### What is needed:
In the answer, each line must appear exactly as in the records, and no picture may appear.

### Data shown:

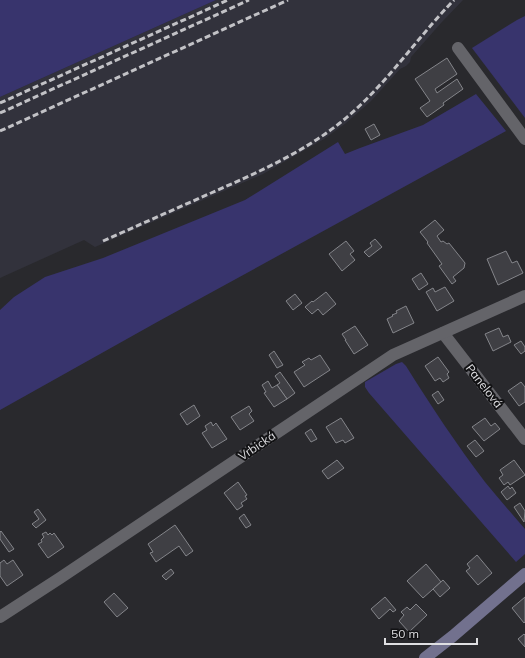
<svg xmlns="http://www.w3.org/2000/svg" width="525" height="658" font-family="Mulish,sans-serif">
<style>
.built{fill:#32323c}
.green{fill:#38346d}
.building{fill:#3f3f44;stroke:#84858a}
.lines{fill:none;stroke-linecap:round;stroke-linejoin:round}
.street{stroke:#646469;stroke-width:12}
.secondary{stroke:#72718e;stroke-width:12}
.rail{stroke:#c2c2c6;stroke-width:3;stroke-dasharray:6 3;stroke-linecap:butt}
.labels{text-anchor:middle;stroke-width:4;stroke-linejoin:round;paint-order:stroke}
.street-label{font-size:12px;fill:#dfdfe2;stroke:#121214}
</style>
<rect width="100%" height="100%" fill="#29292d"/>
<path class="built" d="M216,0H463L441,23L411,57L410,62L406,66L400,69L371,101L346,123L324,139L263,174L95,247L84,240L0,278V97Z"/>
<g class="green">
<path d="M0,0H216L0,97Z"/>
<path d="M525,16V118L472,48L517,20Z"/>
<path d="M476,94L506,131L159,321L0,410V310L14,297L45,277L103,258L245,200L338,142L345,154L360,148L423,125Z"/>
<path d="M402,362L406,366C431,406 457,445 485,482C498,498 512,514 525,529V554L516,562L369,393L365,387V382L396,364Z"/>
</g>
<g class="building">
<path d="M447,58L457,74L435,89L437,93L457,79L463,89L443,103L444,105L427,117L420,108L430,101L415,79Z"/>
<path d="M374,124L380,135L371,140L365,129Z"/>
<path d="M435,220L444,230L437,236L441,242L443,241L447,244L449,243L465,263L464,268L453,277L456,281L452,284L439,266L442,264L427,243L428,242L420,232Z"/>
<path d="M375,239L382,247L369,257L364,252L372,246L370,243Z"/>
<path d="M346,241L354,251L350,254L355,260L342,271L329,254Z"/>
<path d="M506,251L512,263L517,261L523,273L498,285L487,259Z"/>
<path d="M421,273L428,284L419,290L412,279Z"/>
<path d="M445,287L454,301L437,311L426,292L433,288L435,292Z"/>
<path d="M326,292L336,304L323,315L318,309L312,314L305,307L312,301L313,302Z"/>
<path d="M295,294L302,303L293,310L286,301Z"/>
<path d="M406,306L414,323L393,333L387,319L393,316L392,315L397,313L396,311Z"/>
<path d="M355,326L368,345L354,354L345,340H346L342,334Z"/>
<path d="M499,328L503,337L508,335L511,342L493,351L485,334Z"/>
<path d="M521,341L525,347V351L521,354L514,345Z"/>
<path d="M274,351L283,365L277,368L269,355Z"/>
<path d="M320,355L330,370L304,387L294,372L305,365L302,362L309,358L311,360Z"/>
<path d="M438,357L449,372L447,374L449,378L443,382L440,378L435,381L425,366Z"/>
<path d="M280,372L295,393L287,399L277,385L280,383L275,376Z"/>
<path d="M268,381L272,388L277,385L287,399L274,407L264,393L266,392L262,385Z"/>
<path d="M521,382L525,387V402L519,406L508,391Z"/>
<path d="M438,391L444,400L438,404L432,395Z"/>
<path d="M194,405L200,416L187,425L180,414Z"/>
<path d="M249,406L252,411L249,414L254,421L240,430L231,417Z"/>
<path d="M341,418L354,438L345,443L343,440L336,443L326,427Z"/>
<path d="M485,418L491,426L495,423L500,429L484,441L472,427Z"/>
<path d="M211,422L213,426L216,423L227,439L212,448L202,433L207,430L205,426Z"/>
<path d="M311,429L317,439L311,442L305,433Z"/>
<path d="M475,440L484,451L476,457L467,446Z"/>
<path d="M337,460L344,468L328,479L322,471Z"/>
<path d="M514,460L525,475L510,485L508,482L504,485L499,478L503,475L500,470Z"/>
<path d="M238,482L247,495L245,496L247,499L241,503L243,506L237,510L224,493Z"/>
<path d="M508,486L510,489L512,487L516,493L507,500L501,492Z"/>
<path d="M520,503L525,511L524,522L514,507Z"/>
<path d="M38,509L46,520L36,528L32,524L39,519L34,512Z"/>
<path d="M244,514L251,525L246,528L239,518Z"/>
<path d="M175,525L193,551L186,556L179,546L156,562L150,553L153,552L148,544Z"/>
<path d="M1,531L14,549L9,552L0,539V532Z"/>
<path d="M46,532L48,535L50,533L52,535L54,533L64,547L48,558L38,544L42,542L41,540L44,537L42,534Z"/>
<path d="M477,555L492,573L478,585L466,571L470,568L467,564Z"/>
<path d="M4,560L7,564L13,560L23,575L7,586L0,576V563Z"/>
<path d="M426,564L441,582L423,598L407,581Z"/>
<path d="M171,569L174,573L166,580L162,576Z"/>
<path d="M443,580L450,588L440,597L433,589Z"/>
<path d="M114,593L128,608L117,617L104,602Z"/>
<path d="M385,597L396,610L393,612L390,609L379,619L371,609Z"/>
<path d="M525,597V622L524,623L512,608Z"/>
<path d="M416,604L427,615L409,632L399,621L404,615L401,612L407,607L410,610Z"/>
<path d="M524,634L525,635V647L518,639Z"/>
</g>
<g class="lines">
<g class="street">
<path d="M458,48L525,139"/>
<path d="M443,333L525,439"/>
<path d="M0,617L60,578L163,509L393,355L525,296"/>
</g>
<path class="secondary" d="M425,658L453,636L525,574"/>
<g class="rail">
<path d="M0,103L228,0"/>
<path d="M0,113L249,0"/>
<path d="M0,131L288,0"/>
<path d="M103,241C139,225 175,209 211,193C254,174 298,155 336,126C382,91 414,41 454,0"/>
</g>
</g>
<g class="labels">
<g class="street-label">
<text transform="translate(484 386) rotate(52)" y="4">Panelová</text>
<text transform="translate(257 446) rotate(-34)" y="4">Vrbická</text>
</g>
</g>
<path d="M385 638v6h92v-6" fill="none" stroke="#dfdfe2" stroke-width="2"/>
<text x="391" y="638" font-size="12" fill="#dfdfe2" stroke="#121214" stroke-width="3" paint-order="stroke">50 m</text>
</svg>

### Result:
<svg xmlns="http://www.w3.org/2000/svg" width="525" height="658" font-family="Mulish,sans-serif">
<style>
.built{fill:#32323c}
.green{fill:#38346d}
.building{fill:#3f3f44;stroke:#84858a}
.lines{fill:none;stroke-linecap:round;stroke-linejoin:round}
.street{stroke:#646469;stroke-width:12}
.secondary{stroke:#72718e;stroke-width:12}
.rail{stroke:#c2c2c6;stroke-width:3;stroke-dasharray:6 3;stroke-linecap:butt}
.labels{text-anchor:middle;stroke-width:4;stroke-linejoin:round;paint-order:stroke}
.street-label{font-size:12px;fill:#dfdfe2;stroke:#121214}
</style>
<rect width="100%" height="100%" fill="#29292d"/>
<path class="built" d="M216,0H463L441,23L411,57L410,62L406,66L400,69L371,101L346,123L324,139L263,174L95,247L84,240L0,278V97Z"/>
<g class="green">
<path d="M0,0H216L0,97Z"/>
<path d="M525,16V118L472,48L517,20Z"/>
<path d="M476,94L506,131L159,321L0,410V310L14,297L45,277L103,258L245,200L338,142L345,154L360,148L423,125Z"/>
<path d="M402,362L406,366C431,406 457,445 485,482C498,498 512,514 525,529V554L516,562L369,393L365,387V382L396,364Z"/>
</g>
<g class="building">
<path d="M447,58L457,74L435,89L437,93L457,79L463,89L443,103L444,105L427,117L420,108L430,101L415,79Z"/>
<path d="M374,124L380,135L371,140L365,129Z"/>
<path d="M435,220L444,230L437,236L441,242L443,241L447,244L449,243L465,263L464,268L453,277L456,281L452,284L439,266L442,264L427,243L428,242L420,232Z"/>
<path d="M375,239L382,247L369,257L364,252L372,246L370,243Z"/>
<path d="M346,241L354,251L350,254L355,260L342,271L329,254Z"/>
<path d="M506,251L512,263L517,261L523,273L498,285L487,259Z"/>
<path d="M421,273L428,284L419,290L412,279Z"/>
<path d="M445,287L454,301L437,311L426,292L433,288L435,292Z"/>
<path d="M326,292L336,304L323,315L318,309L312,314L305,307L312,301L313,302Z"/>
<path d="M295,294L302,303L293,310L286,301Z"/>
<path d="M406,306L414,323L393,333L387,319L393,316L392,315L397,313L396,311Z"/>
<path d="M355,326L368,345L354,354L345,340H346L342,334Z"/>
<path d="M499,328L503,337L508,335L511,342L493,351L485,334Z"/>
<path d="M521,341L525,347V351L521,354L514,345Z"/>
<path d="M274,351L283,365L277,368L269,355Z"/>
<path d="M320,355L330,370L304,387L294,372L305,365L302,362L309,358L311,360Z"/>
<path d="M438,357L449,372L447,374L449,378L443,382L440,378L435,381L425,366Z"/>
<path d="M280,372L295,393L287,399L277,385L280,383L275,376Z"/>
<path d="M268,381L272,388L277,385L287,399L274,407L264,393L266,392L262,385Z"/>
<path d="M521,382L525,387V402L519,406L508,391Z"/>
<path d="M438,391L444,400L438,404L432,395Z"/>
<path d="M194,405L200,416L187,425L180,414Z"/>
<path d="M249,406L252,411L249,414L254,421L240,430L231,417Z"/>
<path d="M341,418L354,438L345,443L343,440L336,443L326,427Z"/>
<path d="M485,418L491,426L495,423L500,429L484,441L472,427Z"/>
<path d="M211,422L213,426L216,423L227,439L212,448L202,433L207,430L205,426Z"/>
<path d="M311,429L317,439L311,442L305,433Z"/>
<path d="M475,440L484,451L476,457L467,446Z"/>
<path d="M337,460L344,468L328,479L322,471Z"/>
<path d="M514,460L525,475L510,485L508,482L504,485L499,478L503,475L500,470Z"/>
<path d="M238,482L247,495L245,496L247,499L241,503L243,506L237,510L224,493Z"/>
<path d="M508,486L510,489L512,487L516,493L507,500L501,492Z"/>
<path d="M520,503L525,511L524,522L514,507Z"/>
<path d="M38,509L46,520L36,528L32,524L39,519L34,512Z"/>
<path d="M244,514L251,525L246,528L239,518Z"/>
<path d="M175,525L193,551L186,556L179,546L156,562L150,553L153,552L148,544Z"/>
<path d="M1,531L14,549L9,552L0,539V532Z"/>
<path d="M46,532L48,535L50,533L52,535L54,533L64,547L48,558L38,544L42,542L41,540L44,537L42,534Z"/>
<path d="M477,555L492,573L478,585L466,571L470,568L467,564Z"/>
<path d="M4,560L7,564L13,560L23,575L7,586L0,576V563Z"/>
<path d="M426,564L441,582L423,598L407,581Z"/>
<path d="M171,569L174,573L166,580L162,576Z"/>
<path d="M443,580L450,588L440,597L433,589Z"/>
<path d="M114,593L128,608L117,617L104,602Z"/>
<path d="M385,597L396,610L393,612L390,609L379,619L371,609Z"/>
<path d="M525,597V622L524,623L512,608Z"/>
<path d="M416,604L427,615L409,632L399,621L404,615L401,612L407,607L410,610Z"/>
<path d="M524,634L525,635V647L518,639Z"/>
</g>
<g class="lines">
<g class="street">
<path d="M458,48L525,139"/>
<path d="M443,333L525,439"/>
<path d="M0,617L60,578L163,509L393,355L525,296"/>
</g>
<path class="secondary" d="M425,658L453,636L525,574"/>
<g class="rail">
<path d="M0,103L228,0"/>
<path d="M0,113L249,0"/>
<path d="M0,131L288,0"/>
<path d="M103,241C139,225 175,209 211,193C254,174 298,155 336,126C382,91 414,41 454,0"/>
</g>
</g>
<g class="labels">
<g class="street-label">
<text transform="translate(484 386) rotate(52)" y="4">Panelová</text>
<text transform="translate(257 446) rotate(-34)" y="4">Vrbická</text>
</g>
</g>
<path d="M385 638v6h92v-6" fill="none" stroke="#dfdfe2" stroke-width="2"/>
<text x="391" y="638" font-size="12" fill="#dfdfe2" stroke="#121214" stroke-width="3" paint-order="stroke">50 m</text>
</svg>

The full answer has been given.